From an early age Benton showed remarkable skill as an artist, a talent his mother encouraged but which his father deplored, since he wished his son to focus on politics or law. Nevertheless, Benton persuaded his father to send him to art school in Chicago in 1907. He eventually transferred to the Julian Academy in Paris, where he was influenced by the style of Diego Rivera, a prominent muralist. It was Rivera's use of bright colors to depict socialism that inspired Benton's style during his Regionalism years. After studying in Europe, Benton moved to New York City in 1912 and resumed painting. During World War I, Benton took up a job as a draftsman for the Navy and switched from painting landscapes to sketching scenes from shipyard life. Back in the New York art scene during the 1920s, Benton taught at the Art Students League and began to gain acclaim for his works that addressed the social realities of the city.

Benton’s Ordinary People

The turning point in Benton's career came in 1924, when he returned to Missouri to visit his dying father, whom he had not seen in years. The talks he had with his father and with his father's old political cronies filled the artist with a desire to reconnect with the world of his childhood. Benton became more directly involved in politics and worked on the pieces for which he is most famous. He took pride in his Midwestern roots and began painting ordinary Americans not often shown in art. In his oeuvre, Benton showed working people in all regions of the States, including poor, rural areas. He called attention to problems that he thought all Americans should know about.

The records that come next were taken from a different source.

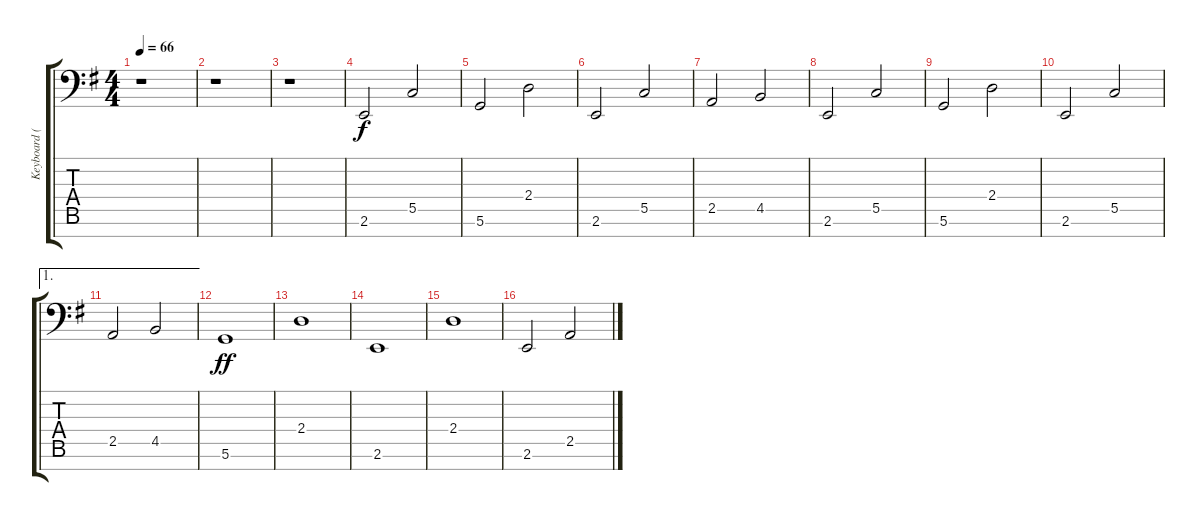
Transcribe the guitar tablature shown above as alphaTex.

\track ("Keyboard (Synth Bass)" "Keyboard (") {instrument synthstrings2}
\staff {score tabs}
\tuning (D4 A3 F3 C3 G2 D2 A1) {hide}
\ts (4 4)
\tempo 66
\clef f4
\ks g
r.1{dy f} |
r.1 |
r.1 |
2.6.2 5.5.2 |
5.6.2 2.4.2 |
2.6.2 5.5.2 |
2.5.2 4.5.2 |
2.6.2 5.5.2 |
5.6.2 2.4.2 |
2.6.2 5.5.2 |
\ae 1
2.5.2 4.5.2 |
5.6.1{dy ff} |
2.4.1 |
2.6.1 |
2.4.1 |
2.6.2 2.5.2
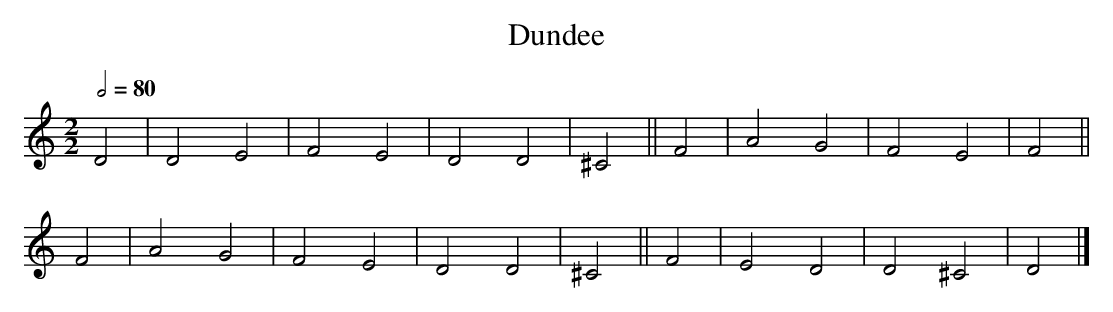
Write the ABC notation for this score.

X:1
T:Dundee
M:2/2
L:1/2
Q:1/2=80
K:DDor
D|DE|FE|DD|^C||F|AG|F E|F||
F|AG|FE|DD|^C||F|ED|D^C|D|]

and later compilers wrote the tune as minor:
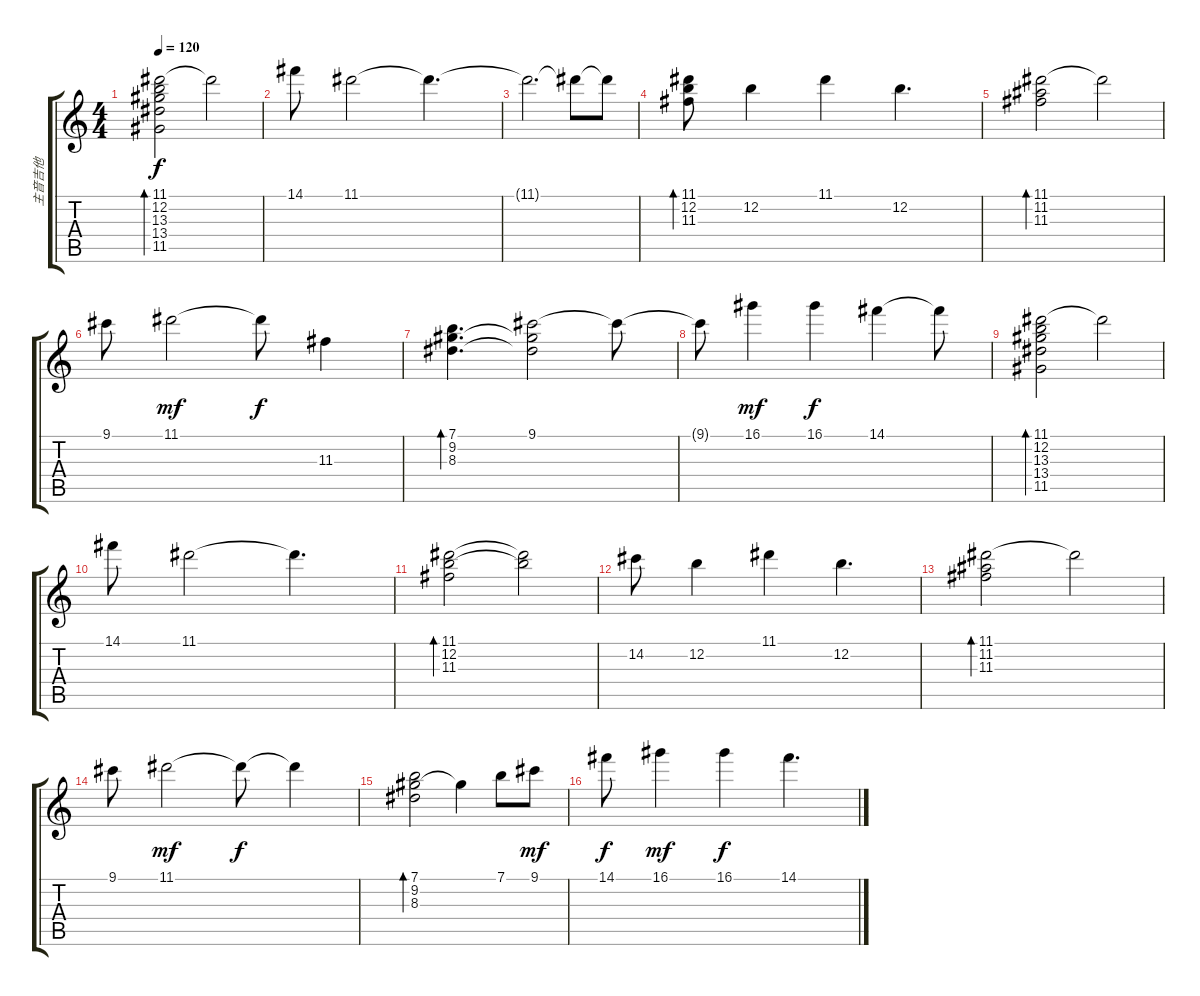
\track ("主音吉他" "主音吉他") {instrument electricguitarclean}
\staff {score tabs}
\tuning (E4 B3 G3 D3 A2 E2) {hide}
\ts (4 4)
\tempo 120
\clef g2
\ks c
(11.1 12.2 13.3 13.4 11.5).2{bd 240 txt "" dy f volume 12 balance 8} 11.1{t}.2 |
14.1.8 11.1.2 11.1{t}.4{d} |
11.1{t}.2{d} 11.1{t}.8 11.1{t}.8 |
(11.1 12.2 11.3).8{bd 480} 12.2.4 11.1.4 12.2.4{d} |
(11.1 11.2 11.3).2{bd 240} 11.1{t}.2 |
9.1.8 11.1.2{dy mf} 11.1{t}.8{dy f} 11.3.4 |
(7.1 9.2 8.3).4{d bd 240} (9.1 9.2{t} 8.3{t}).2 9.1{t}.8 |
9.1{t}.8 16.1.4{dy mf} 16.1.4{dy f} 14.1.4 14.1{t}.8 |
(11.1 12.2 13.3 13.4 11.5).2{bd 240 volume 12 balance 8} 11.1{t}.2 |
14.1.8 11.1.2 11.1{t}.4{d} |
(11.1 12.2 11.3).2{bd 240} (11.1{t} 12.2{t}).2 |
14.2.8 12.2.4 11.1.4 12.2.4{d} |
(11.1 11.2 11.3).2{bd 240} 11.1{t}.2 |
9.1.8 11.1.2{dy mf} 11.1{t}.8{dy f} 11.1{t}.4 |
(7.1 9.2 8.3).2{bd 240} 9.2{t}.4 7.1.8 9.1.8{dy mf} |
14.1.8{dy f} 16.1.4{dy mf} 16.1.4{dy f} 14.1.4{d}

The Leader of the "Regionalist Movement"

Benton was best known to the public as the leader of the "Regionalist Movement" in American art, which opposed European modernism and focused on scenes of the American heartland; but he was also active in Social Realism, American Modernism, and Synchromism.
In 1930, Benton produced an enormous mural program, America Today, which received a great deal of attention. In 1932, he painted The Arts of Life in America, a set of large murals for an early site of the Whitney Museum of American Art. Major panels include Arts of the City, Arts of the West, Arts of the South and Indian Arts. In 1953 five of the panels were purchased by the New Britain Museum of American Art in Connecticut, and have since been displayed there.
In 1934, Benton was featured on one of the earliest color covers of Time magazine. Benton's work was featured along with that of fellow Midwesterners Grant Wood and John Steuart Curry in an article entitled "The U.S. Scene". The trio was featured as the new heroes of American art, and Regionalism was described as a significant art movement.

In September of 1935, Benton moved to Kansas City, Missouri. He lived there and worked in his studio until his death on January 19, 1975.